Anderer Argumente beraubt, verweisen Gentechnikgegner nun gerne auf den „bösen Monopolisten“ Monsanto. Als müssten Menschen auf das Internet verzichten, weil ihnen Googles Unternehmenskultur missfällt. Und sie vergessen, dass erst durch ihre Einflussnahme die Regeln so streng, die Zulassung so teuer geworden ist, dass sich nur noch Konzerne wie BASF und Monsanto leisten können, solche Pflanzen auf den Markt zu bringen.

Was aus den Versprechen der „Agrogentechnik“ geworden sei, fragen Gegner scheinheilig. Dabei haben viele Forscher längst kapituliert vor zertrampelten Feldern, Protestmärschen und Hassbriefen. Das ist eine Tragödie, denn sieben Milliarden Menschen lassen sich nicht durch Ökolandbau ernähren. Das kann man schade finden, ändern kann man es nicht.

Die Anti-Gentechnik-Bewegung hat sich einer irrationalen Ideologie verschrieben. In ihrem Wahn, nur reinrassigen Raps im Öl oder Mais auf dem Teller zu haben, opfern sie die Hungernden dieser Welt auf dem Altar einer eingebildeten „Natürlichkeit“, die es nie gegeben hat. Die Wissenschaftler versündigen sich nicht an der Natur, die Anti-Gentechnik- Lobby versündigt sich am Menschen. (Kai Kupferschmidt)
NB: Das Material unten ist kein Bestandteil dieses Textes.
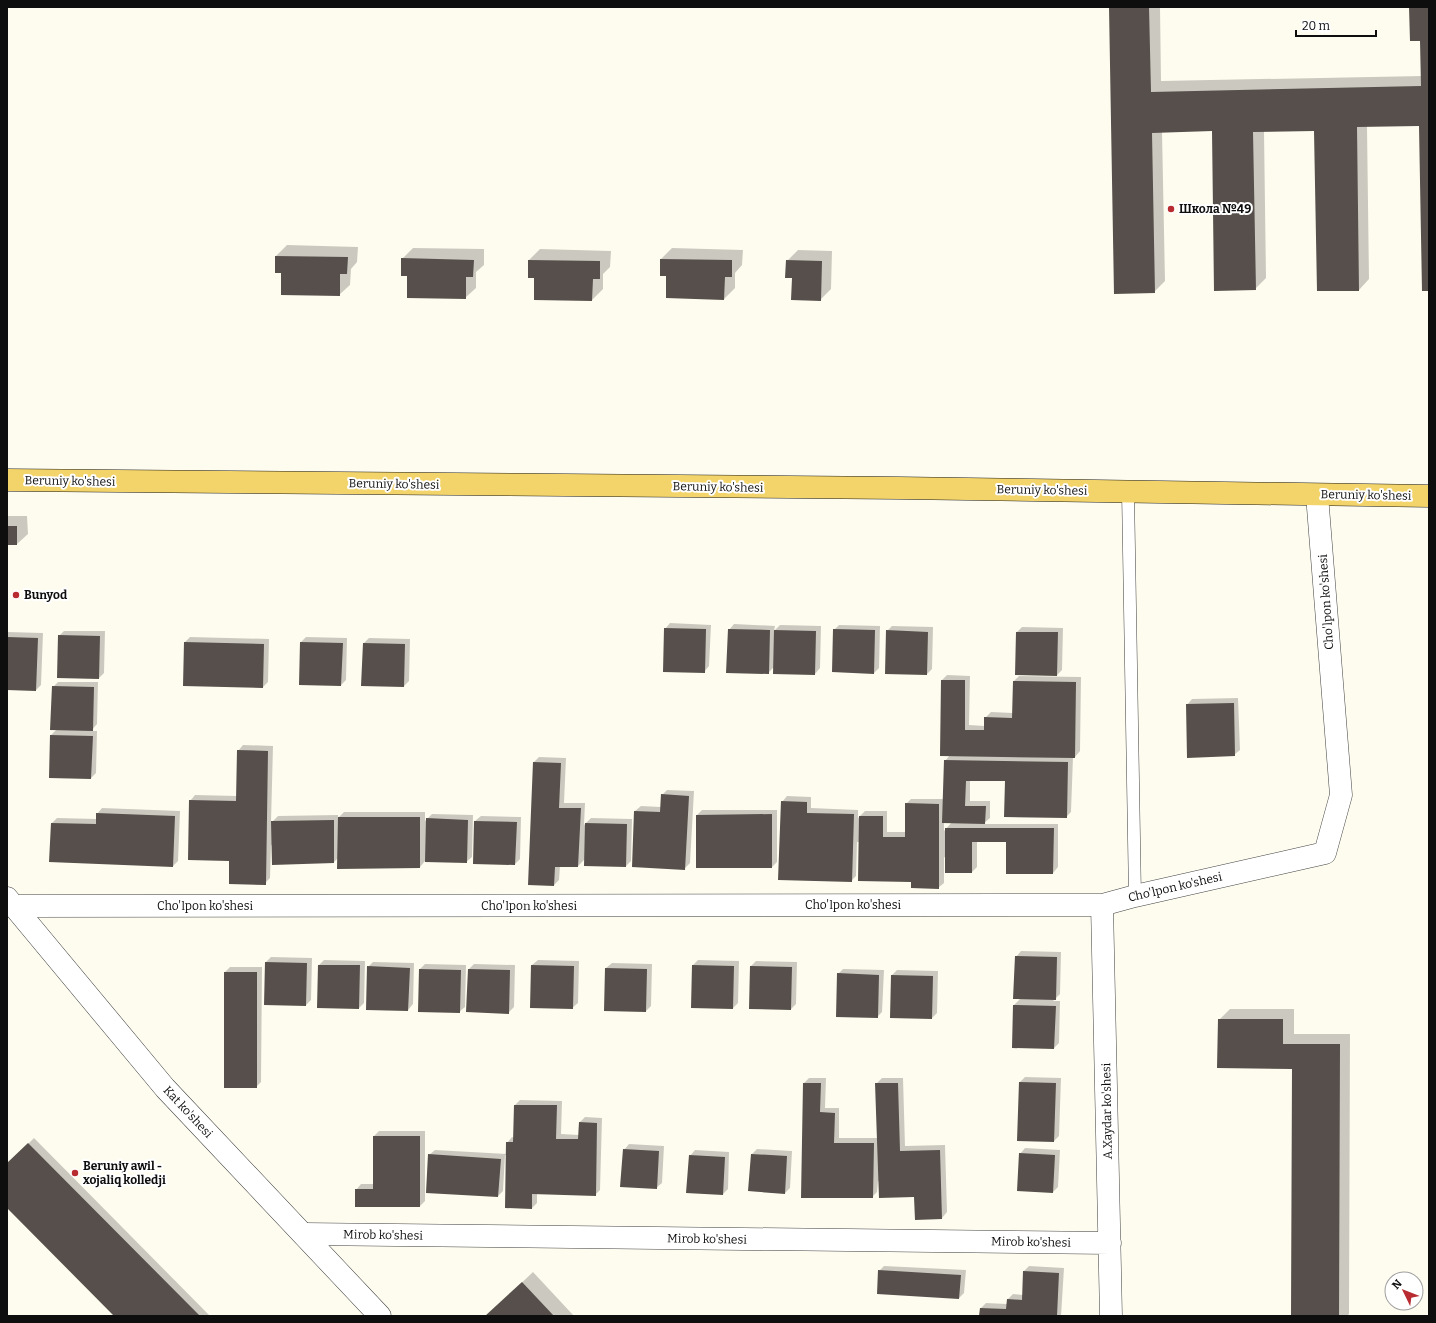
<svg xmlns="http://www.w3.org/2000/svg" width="1436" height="1323" viewBox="0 0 1436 1323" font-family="Bitter,serif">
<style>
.shadow{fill:#0003;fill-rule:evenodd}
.building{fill:#564f4b}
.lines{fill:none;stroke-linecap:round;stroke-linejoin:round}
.service-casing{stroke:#414141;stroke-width:13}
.minor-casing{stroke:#414141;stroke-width:23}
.tertiary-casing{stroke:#414141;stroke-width:23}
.primary-casing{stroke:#1f1f1f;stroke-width:23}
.service{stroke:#fff;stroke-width:12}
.minor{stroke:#fff;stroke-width:22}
.tertiary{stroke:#fff;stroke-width:22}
.primary{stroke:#f3d46b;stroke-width:22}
.poi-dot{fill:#b82b30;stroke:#fff;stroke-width:1.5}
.labels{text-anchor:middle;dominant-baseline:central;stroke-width:4;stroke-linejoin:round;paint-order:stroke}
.poi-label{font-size:12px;font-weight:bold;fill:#0e0e0e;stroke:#fff;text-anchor:start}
.street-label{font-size:12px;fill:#0e0e0e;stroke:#fff}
</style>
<rect width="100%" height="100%" fill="#fefcef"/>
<path class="shadow" d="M1110,7H1160L1161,81L1422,76L1421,40L1410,7H1429V290L1420,125L1367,126L1369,279L1359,290L1315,130L1264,131L1266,278L1255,289L1213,130L1162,131L1165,281L1154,292Z
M287,245L358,247L357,262L351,269L350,285L339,295L282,272H276V256Z
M413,248L484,249V265L476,272V288L465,298L408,275L402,259Z
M672,248L743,250L742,265L735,273V288L724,299L667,275H661V259Z
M540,249L611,251L610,267L603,274V289L592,300L535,277L529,260Z
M798,250L832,251L831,289L820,300L793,277L787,261Z
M7,516H27L28,534L17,544H7Z
M670,623L711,625L709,666L704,672L665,629Z
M734,624L775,626L774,631L780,625L821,626L820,668L815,674L774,667L768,673L729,630Z
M839,625L880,626L879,668L874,673L834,630Z
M892,626L933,627L932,669L927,674L887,631Z
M1022,627L1063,628L1062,670L1057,675L1017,632Z
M64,631H105L104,673L99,678L59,636Z
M7,632L43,633L41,685L36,690L7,689Z
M190,637L269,639L268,682L263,687L185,642Z
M306,637L347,638L346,680L341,685L300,684L301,642Z
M369,638L410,639L409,681L404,686L364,643Z
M947,675L970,676L969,725L985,726V718L991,712L1013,713L1014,681L1019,676L1081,677L1080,751L1075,757H1073L1071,812L1066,817L1006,780H970V801H990V818L983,824H1058V867L1053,873L1007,841H977V867L972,872L944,857V883L938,888L912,881L859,842H857L856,876L851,881L782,802L787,796L811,797V808L858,810V818L865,811H887V832H906V804L911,799H944L945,761L950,755L942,680ZM944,822H952L944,831Z
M58,682H98L97,724L91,731H97L96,773L91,778L51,735L57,729L53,687Z
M1238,698L1240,750L1234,755L1187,705L1192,699Z
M243,745L273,746L271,823L278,816L338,815V818L344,812H425V821L432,814L473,815L472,857L466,862L425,861L420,867L338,858L334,862L271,845L270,878L265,883L230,860L190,801L195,795L237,796L238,751Z
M539,757L566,758L564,803H585L584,825L591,818L632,819L631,861L626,866L585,859L578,866H560L559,880L554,885L534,762Z
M667,790L694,791L690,863L684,869L635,811L641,806L661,807L662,795Z
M102,808L180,811L178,861L173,866L52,823L57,818L97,819V814Z
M702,810H777V862L772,867L697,815Z
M481,816L521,817L520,859L515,864L475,821Z
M1021,951L1061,952L1060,994L1053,1001H1060L1059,1043L1054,1048L1014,1005L1021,998L1016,957Z
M271,957L312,958L311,1000L306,1005L266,962Z
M324,960L365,961L364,1003L359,1008L319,965Z
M538,960L579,961L578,1003L572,1008L532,965Z
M698,960L739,961L738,1003L733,1008L693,965Z
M756,961L797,962L796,1004L791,1009L751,966Z
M373,962L414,963L413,1004L408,1010L368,967Z
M612,963L652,964L651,1006L646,1011L606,968Z
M425,964L466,965L465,1007L459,1012L419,1011L420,969Z
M474,964L515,965L514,1007L509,1012L469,969Z
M230,967H262L261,1082L256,1087L225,972Z
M843,969L884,970L882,1012L877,1017L838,974Z
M897,970L938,971L937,1013L932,1018L891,1017L892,975Z
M1230,1009H1294V1034H1350L1349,1314L1347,1316H1292L1293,1068L1219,1020Z
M1025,1077L1061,1078L1059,1136L1054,1141L1018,1140L1020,1082Z
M809,1078H826L825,1108H839V1138H878L876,1084L882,1078H903L905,1146L945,1145L947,1212L942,1218L915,1196L879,1181H878L877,1192L872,1197H802L804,1083Z
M520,1100L562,1101L561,1134L579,1135L580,1122L585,1117L602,1118L600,1190L595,1195L537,1193V1203L532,1208L507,1155H505L503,1191L498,1196L429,1155L435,1150L507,1154V1143L512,1137L515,1138V1105Z
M379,1131H425V1201L420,1206L356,1190L361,1184H374V1136Z
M34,1138L210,1316H115L7,1207V1165Z
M629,1144L664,1146L662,1183L656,1188L624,1150Z
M1025,1148L1060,1150L1058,1187L1053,1192L1020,1154Z
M757,1149L792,1151L790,1188L785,1193L749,1191L752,1154Z
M695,1150L729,1152L728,1189L723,1194L690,1156Z
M884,1266L966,1270L964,1293L959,1298L879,1271Z
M1029,1266L1064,1268L1061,1316H980L981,1308L986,1303L1007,1304L1008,1299L1013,1294L1023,1295L1024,1271Z
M533,1272L574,1316H486L495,1308Z"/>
<path class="building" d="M1109,7H1149L1151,92L1421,86L1420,41H1410L1409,7H1429V291H1422L1419,126L1357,127L1359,291H1317L1314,131L1253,132L1256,290L1214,291L1212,131L1152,133L1155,293L1114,294Z
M275,256L348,257L347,274H340V296L281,295V273H275Z
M401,258L474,260L473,277H466V299L407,298V276H401Z
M660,259L732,260V277H725L724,300L666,298V276H660Z
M528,260L600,261V279H593L592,301L534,300V278H528Z
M786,260L822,261L821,301L791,300L792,278H785Z
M7,526H17V545H7Z
M664,628L706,629L705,673L663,672Z
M728,629L770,630L769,674L726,673Z
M833,629L875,630L874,674L832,672Z
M774,630L816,631L815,675L773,674Z
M886,630L928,632L927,675L885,674Z
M1016,632H1058L1057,676L1015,675Z
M58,635L100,636L99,679L57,678Z
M7,637L38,638L36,691L7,690Z
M184,642L264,644L263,688L183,686Z
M300,642L343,643L341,686L299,685Z
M363,643L405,644L404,687L361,686Z
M941,680H965V730H984V717L1012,718L1013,681L1076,682L1075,758L940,756Z
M52,686L94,687L93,731L50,730Z
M1234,703L1235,756L1187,758L1186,704Z
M50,735L93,736L91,779L49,778Z
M237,750L268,751L266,885L229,884V861L188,860L189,800L236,801Z
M944,760L1068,762L1067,818L1004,817L1005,781H966L965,806H986L985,824L942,823Z
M533,762L561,763L559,808H581L578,867H555L554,886L528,885Z
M661,794L689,796L685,870L632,867L634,811L660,812Z
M781,801L807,802V813L854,814L852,882L778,880Z
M905,803L939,804V889L911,888V882L858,881L859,816H883V837H905Z
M96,813L175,816L173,867L49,862L51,823L96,824Z
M772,814V868H696V815Z
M338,817H420V868L337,869Z
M426,818L468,820L467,863L425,862Z
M334,820V863L272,865L271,821Z
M474,821L517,822L515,865L473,864Z
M585,823L627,824L626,867L584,866Z
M945,828H1054L1053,874H1006V842H972V873H945Z
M1015,956L1057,957L1056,1000L1013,999Z
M265,962L307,963L306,1006L264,1005Z
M318,965H360L359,1009L317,1008Z
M531,965L574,966L573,1009L530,1008Z
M692,965L734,966L733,1009L691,1008Z
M367,966L410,968L408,1011L366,1010Z
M750,966L792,967L791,1010L749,1009Z
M605,968L647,969L646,1012L604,1011Z
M419,969L461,970L460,1013L418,1012Z
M468,969L510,970L509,1014L466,1012Z
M224,972H257V1088H224Z
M837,973L879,975L878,1018L836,1017Z
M891,975L933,976L932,1019L890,1018Z
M1013,1005L1056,1006L1054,1049L1012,1048Z
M1218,1019H1283V1044H1340L1339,1316H1291L1292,1069L1217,1068Z
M1019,1082L1056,1083L1054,1142L1017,1141Z
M803,1083H821L820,1112L835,1113L834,1143H874L873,1198H801Z
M875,1083H898L900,1151L940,1150L942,1219L915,1220L914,1197L879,1198Z
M514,1105H557L556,1139H578L579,1122L597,1123L596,1196L532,1194V1209L505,1208L506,1142H513Z
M373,1136H420V1207H355V1189H373Z
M28,1143L200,1316H114L7,1208V1163Z
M623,1149L659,1151L657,1189L620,1187Z
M1019,1153L1055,1155L1053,1193L1017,1191Z
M428,1154L501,1159L498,1197L426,1193Z
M751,1154L787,1156L785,1194L748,1191Z
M689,1155L725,1157L723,1195L686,1193Z
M878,1270L961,1275L959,1299L877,1294Z
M1023,1271L1059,1273L1057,1316H979L980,1308L1006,1309L1007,1299L1022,1300Z
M522,1282L554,1316H485Z"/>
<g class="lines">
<defs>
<path id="service" d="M1128,492L1135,896"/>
<path id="minor" d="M1102,905L1111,1316
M14,906L1102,905L1135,896L1325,853L1341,795L1317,495
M304,1234L1110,1243"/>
<path id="tertiary" d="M7,898L165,1088L380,1316"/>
<path id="primary" d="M7,480L899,488L1429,496"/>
</defs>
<use href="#service" class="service-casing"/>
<use href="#minor" class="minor-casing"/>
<use href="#tertiary" class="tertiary-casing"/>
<use href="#primary" class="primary-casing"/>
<use href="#service" class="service"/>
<use href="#minor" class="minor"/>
<use href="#tertiary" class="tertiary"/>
<use href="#primary" class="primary"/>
</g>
<g class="poi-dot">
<circle cx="1171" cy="209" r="4"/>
<circle cx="16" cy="595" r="4"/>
<circle cx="75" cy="1173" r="4"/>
</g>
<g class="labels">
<g class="poi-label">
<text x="1179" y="209">Школа №49</text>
<text x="24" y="595">Bunyod</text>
<text x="83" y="1166">Beruniy awil -<tspan x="83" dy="14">xojaliq kolledji</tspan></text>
</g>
<g class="street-label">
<text transform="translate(70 481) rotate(1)">Beruniy ko'shesi</text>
<text transform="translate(394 484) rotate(1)">Beruniy ko'shesi</text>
<text transform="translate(718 487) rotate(1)">Beruniy ko'shesi</text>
<text transform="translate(1042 490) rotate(1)">Beruniy ko'shesi</text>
<text transform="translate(1366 495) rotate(1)">Beruniy ko'shesi</text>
<text transform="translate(1326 602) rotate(-94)">Cho'lpon ko'shesi</text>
<text transform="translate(1175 887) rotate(-13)">Cho'lpon ko'shesi</text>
<text x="853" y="905">Cho'lpon ko'shesi</text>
<text x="205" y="906">Cho'lpon ko'shesi</text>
<text x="529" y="906">Cho'lpon ko'shesi</text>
<text transform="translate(1107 1111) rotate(-91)">A.Xaydar ko'shesi</text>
<text transform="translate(188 1112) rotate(47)">Kat ko'shesi</text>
<text transform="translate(383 1235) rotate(1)">Mirob ko'shesi</text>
<text transform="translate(707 1239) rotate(1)">Mirob ko'shesi</text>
<text transform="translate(1031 1242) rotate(1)">Mirob ko'shesi</text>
</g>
</g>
<rect width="1436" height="1323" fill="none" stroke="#0e0e0e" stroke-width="16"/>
<g transform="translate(1404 1291) rotate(313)"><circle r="19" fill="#ffffff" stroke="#9f9f9f"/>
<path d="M0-3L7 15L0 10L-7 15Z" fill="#b82b30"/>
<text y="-6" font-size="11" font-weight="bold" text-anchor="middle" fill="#0e0e0e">N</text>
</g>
<path d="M1296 30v6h80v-6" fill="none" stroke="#0e0e0e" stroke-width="2"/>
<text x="1302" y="30" font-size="12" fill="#0e0e0e" stroke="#ffffff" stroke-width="3" paint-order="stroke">20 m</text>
</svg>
Contra Gentechnik: Gegen Hunger helfen keine Technologien

Bisher werden überwiegend Pflanzen angebaut, die gegen Unkrautvernichtungsmittel oder Insektenfraß unempfindlich gemacht worden sind und zwar vor allem in den USA, Brasilien, Argentinien und China. Wer glaubt, das Hungerproblem mit einer Technologie lösen zu können, ist auf dem Holzweg. Die armen Bauern in Afrika oder Indien brauchen keine gentechnisch veränderten – noch lange nicht erhältlichen – Pflanzen, die gegen die Versalzung des Bodens oder Trockenheit resistent gemacht worden sind. Sie brauchen Zugang zu Land, um überhaupt etwas anbauen zu können. Oder sie brauchen Geld.

In den meisten Fällen hungern Menschen nicht, weil es zu wenig zu essen gibt, sondern weil sie zu arm sind, um es sich zu kaufen. Mit einer ökologischen Landwirtschaft, die den Boden erhält, statt ihn der Erosion preiszugeben, und einer Politik, die Bauern Zugang zu Land verschafft, wäre den Hungernden mehr geholfen als mit leeren Versprechen reicher Agrokonzerne. Sie werden auch in Zukunft Produkte für zahlungskräftige Bauern entwickeln. Denn wer sonst sollte für das Saatgut zahlen? Was die Gentech-Propagandisten zudem übersehen, sind die Fortschritte der konventionellen Pflanzenzüchtung. Trockenresistentes Saatgut aus konventioneller Züchtung gibt es bereits zu kaufen. Monsanto und Co haben noch kein einziges derartiges Produkt auch nur in Marktnähe gebracht.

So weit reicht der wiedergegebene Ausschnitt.